Dropping standards in the arts subjects probably doesn’t have any deleterious effect on society at large but dropping standards in subjects like medicine or engineering just to satisfy the pass mark quota clearly isn’t a great idea. We would all prefer our young doctors to be fully conversant with the workings of the human body and our young engineers to be sufficiently knowledgeable to not build bridges that are likely to collapse if a gust of wind hits them.

But the decline of academic standards and the walking on eggshells that many academics are forced to do to avoid being labelled ‘bigots, racists or Nazis’ by their Woke contemporaries must definitely affect staff morale. If you risk being spat on by students (as I have heard happens) because you happen to hold an unfashionably biological view on the great trans/non binary issue then you are almost certainly not experiencing job satisfaction. This applies equally to those dedicated schoolteachers who are victimised on social media and who have to contend with the EFF-luent thugs shouting at them at their place of work.

A sensible minister of higher education would recognise the problem and be prepared to subject the tertiary education sector to some drastic surgery. After the disastrous term of office of Cde Blade Nzimande (now mired in all sorts of controversy involving money moving in unusual directions) it would be great if incoming minister Dr Nobuhle Nkabane decided to axe nonessential degree courses like gender studies, diversity studies and theory of whiteness. None of those are going to qualify anyone for the workplace.

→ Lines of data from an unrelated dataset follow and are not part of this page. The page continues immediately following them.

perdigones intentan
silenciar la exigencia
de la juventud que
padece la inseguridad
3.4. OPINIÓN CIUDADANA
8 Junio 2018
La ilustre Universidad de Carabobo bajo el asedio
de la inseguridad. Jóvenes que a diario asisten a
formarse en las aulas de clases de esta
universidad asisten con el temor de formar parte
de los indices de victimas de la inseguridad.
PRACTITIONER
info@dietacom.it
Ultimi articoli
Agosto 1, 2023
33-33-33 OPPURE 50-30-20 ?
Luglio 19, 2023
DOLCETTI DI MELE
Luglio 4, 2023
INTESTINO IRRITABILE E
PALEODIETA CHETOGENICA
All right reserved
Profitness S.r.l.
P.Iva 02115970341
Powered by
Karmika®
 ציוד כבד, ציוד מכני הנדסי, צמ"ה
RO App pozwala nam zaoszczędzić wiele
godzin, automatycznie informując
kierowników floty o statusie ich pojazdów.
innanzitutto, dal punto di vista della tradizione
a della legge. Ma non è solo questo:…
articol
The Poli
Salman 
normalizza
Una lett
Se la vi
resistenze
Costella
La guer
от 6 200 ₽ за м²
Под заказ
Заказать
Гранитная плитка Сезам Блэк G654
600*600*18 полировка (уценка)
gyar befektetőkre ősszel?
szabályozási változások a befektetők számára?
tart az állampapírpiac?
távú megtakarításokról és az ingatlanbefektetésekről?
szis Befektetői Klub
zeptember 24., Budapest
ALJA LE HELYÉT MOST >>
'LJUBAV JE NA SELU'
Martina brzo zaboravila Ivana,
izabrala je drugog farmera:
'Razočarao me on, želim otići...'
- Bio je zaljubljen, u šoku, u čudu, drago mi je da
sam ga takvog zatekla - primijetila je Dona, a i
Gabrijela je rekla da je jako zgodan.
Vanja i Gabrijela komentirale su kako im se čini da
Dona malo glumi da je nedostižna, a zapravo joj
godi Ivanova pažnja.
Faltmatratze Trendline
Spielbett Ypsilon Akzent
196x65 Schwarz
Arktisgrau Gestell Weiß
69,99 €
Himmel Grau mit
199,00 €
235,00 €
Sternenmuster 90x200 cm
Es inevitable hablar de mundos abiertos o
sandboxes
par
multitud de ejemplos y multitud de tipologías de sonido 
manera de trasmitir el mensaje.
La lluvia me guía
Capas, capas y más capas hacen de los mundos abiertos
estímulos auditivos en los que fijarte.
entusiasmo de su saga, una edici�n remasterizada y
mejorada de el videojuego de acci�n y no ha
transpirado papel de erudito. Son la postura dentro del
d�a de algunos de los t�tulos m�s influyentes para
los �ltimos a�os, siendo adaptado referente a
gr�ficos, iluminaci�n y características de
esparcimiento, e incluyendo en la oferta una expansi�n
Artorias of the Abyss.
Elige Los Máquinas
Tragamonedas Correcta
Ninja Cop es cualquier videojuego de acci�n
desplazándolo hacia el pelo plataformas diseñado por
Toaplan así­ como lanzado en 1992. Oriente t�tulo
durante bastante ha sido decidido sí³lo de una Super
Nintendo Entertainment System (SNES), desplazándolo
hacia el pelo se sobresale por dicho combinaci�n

With our lamentably high level of youth unemployment among graduates there must be many people now asking themselves what the point of getting a degree was. Particularly as employers are not quite so bedazzled these days by job applicants with degrees from what are increasingly regarded as ‘Mickey Mouse’ places of higher learning; more concerned with ‘decolonising’ the syllabus than passing on knowledge and wisdom to receptive young minds.

Freedom of expression at universities should be absolutely nonnegotiable so all those perpetual victims who are demanding ‘safe spaces’, droning on about being ‘triggered’ or complaining about ‘micro-aggressions’ should get a swift kick up the backside and be encouraged to find out what life is like outside the comfort of a university.

Many universities around the world benefit hugely from donations from alumni who have done well in life. Those alumni honestly believe that their formative years at university were a large part of the reason for their subsequent success and, quite naturally, want to make similar opportunities available for future students. But when your former university becomes unrecognisable and succumbs to the fashionable lunacy of the day, be it Wokeness, decolonisation or the dreaded DIE, then it’s hardly surprising if formerly generous benefactors decide that their money can be better spent elsewhere.